Through collaboration and cross-communication with allied agencies, Anderson said the multiple training exercises completed for various situations paid off.
Rivett thanked the local government leaders for supplying the department with the necessary tools and equipment to be successful. He said the items they budget for are not wants, but needs, as the Department of Emergency Services understands it needs to be fiscally responsible with taxpayer money.
“We’ve built an agency that includes everybody,” Rivett said, ”and I think that was the success for the tornado response.”
Kim Kratovil, representing U.S. Sen. Ben Cardin’s office, said from a personal standpoint the communication and responsiveness between government and residents was appreciated.
Anderson praised the community members of the damaged areas for checking in on their neighbors and helping clear debris. Anderson also thanked the Department of Public Works for keeping the transfer stations open longer.
“We demonstrated in this county through all of us, cooperating with good leadership, we saw a community come together and deal with this as a neighbor to neighbor, people needing help and getting it,” Anderson said.
Prior to visiting emergency services, Franchot toured the Kennard High School African American Cultural Heritage Center in Centreville to learn what the Kennard Alumni Association, lead by Clayton Washington, had done with its restoration efforts.
Franchot gave Washington a Comptroller’s Medallion for turning a vacant building into an educational center. In 2014, the Maryland Board of Public Works, made up of Gov. Larry Hogan, Franchot and Treasurer Nancy Kopp, approved $100,000 for rehabilitation of the center.

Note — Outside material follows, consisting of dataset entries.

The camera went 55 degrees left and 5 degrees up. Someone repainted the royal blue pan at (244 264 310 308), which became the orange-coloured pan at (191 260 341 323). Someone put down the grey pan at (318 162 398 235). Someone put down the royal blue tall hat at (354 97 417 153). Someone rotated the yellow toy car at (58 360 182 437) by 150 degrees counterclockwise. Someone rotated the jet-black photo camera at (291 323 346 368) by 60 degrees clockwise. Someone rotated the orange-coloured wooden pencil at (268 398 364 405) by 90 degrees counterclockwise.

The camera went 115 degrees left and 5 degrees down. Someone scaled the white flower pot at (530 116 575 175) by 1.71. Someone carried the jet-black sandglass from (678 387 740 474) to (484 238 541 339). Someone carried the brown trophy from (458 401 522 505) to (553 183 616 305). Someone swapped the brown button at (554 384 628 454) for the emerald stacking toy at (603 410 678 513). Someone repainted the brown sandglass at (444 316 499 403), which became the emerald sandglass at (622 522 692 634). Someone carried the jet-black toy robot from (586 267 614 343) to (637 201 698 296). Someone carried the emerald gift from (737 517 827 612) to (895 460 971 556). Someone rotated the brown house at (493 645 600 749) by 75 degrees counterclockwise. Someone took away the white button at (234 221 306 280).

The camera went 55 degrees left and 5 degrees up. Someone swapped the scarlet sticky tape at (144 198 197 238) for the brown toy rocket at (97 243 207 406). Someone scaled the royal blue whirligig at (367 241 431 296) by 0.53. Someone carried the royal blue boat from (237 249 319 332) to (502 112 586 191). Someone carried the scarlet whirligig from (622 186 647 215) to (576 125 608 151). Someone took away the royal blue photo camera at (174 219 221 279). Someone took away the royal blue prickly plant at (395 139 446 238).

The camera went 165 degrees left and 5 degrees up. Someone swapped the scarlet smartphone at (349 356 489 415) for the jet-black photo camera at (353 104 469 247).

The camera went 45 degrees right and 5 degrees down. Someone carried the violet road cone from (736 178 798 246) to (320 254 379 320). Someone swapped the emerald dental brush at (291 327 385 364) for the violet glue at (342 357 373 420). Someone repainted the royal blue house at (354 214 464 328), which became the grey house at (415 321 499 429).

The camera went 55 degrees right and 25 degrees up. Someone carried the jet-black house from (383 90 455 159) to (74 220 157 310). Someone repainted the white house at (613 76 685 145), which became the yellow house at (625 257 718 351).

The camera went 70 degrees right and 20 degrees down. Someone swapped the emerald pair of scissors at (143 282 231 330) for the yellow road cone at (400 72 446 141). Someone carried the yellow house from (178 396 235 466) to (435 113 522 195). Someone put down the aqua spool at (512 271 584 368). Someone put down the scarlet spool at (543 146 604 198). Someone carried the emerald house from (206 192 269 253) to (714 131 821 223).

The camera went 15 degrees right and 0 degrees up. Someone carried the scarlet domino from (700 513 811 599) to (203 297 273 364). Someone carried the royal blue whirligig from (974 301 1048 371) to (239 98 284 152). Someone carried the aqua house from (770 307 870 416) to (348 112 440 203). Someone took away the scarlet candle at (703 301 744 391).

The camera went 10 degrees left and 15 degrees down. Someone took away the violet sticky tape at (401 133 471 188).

After his visit Franchot went down the street to walk through the construction site of the new 42,000-square-foot Queen Anne’s County Circuit Courthouse that is to be opened in Spring 2018. Later, he paid his respects to firefighters manning a 9/11 display over U.S. Route 50.
Clerk of the Court Scott MacGlashan and Comptroller Peter Franchot look through a sky roof inside the under construction circuit courthouse on Monday, Sept. 11, as the comptroller viewed its progress. From left: MacGlashan, Franchot and Public Works Director Todd Mohn.
Maryland Comptroller Peter Franchot, middle, gives Kennard Alumni Association President Clayton Washington a Comptroller’s Medallion on Monday for his work in creating the Kennard High School African American Cultural Heritage Center. From left: County Commissioner Mark Anderson, Washington, Franchot, County Commissioners Jim Moran and Robert Buckey.
Comptroller Peter Franchot, middle, gave emergency planner David Rivett, right, a medallion for his work during the July EF-2 tornado that struck Kent Island. From left: Rivett, Franchot and Emergency Services Director Scott Haas.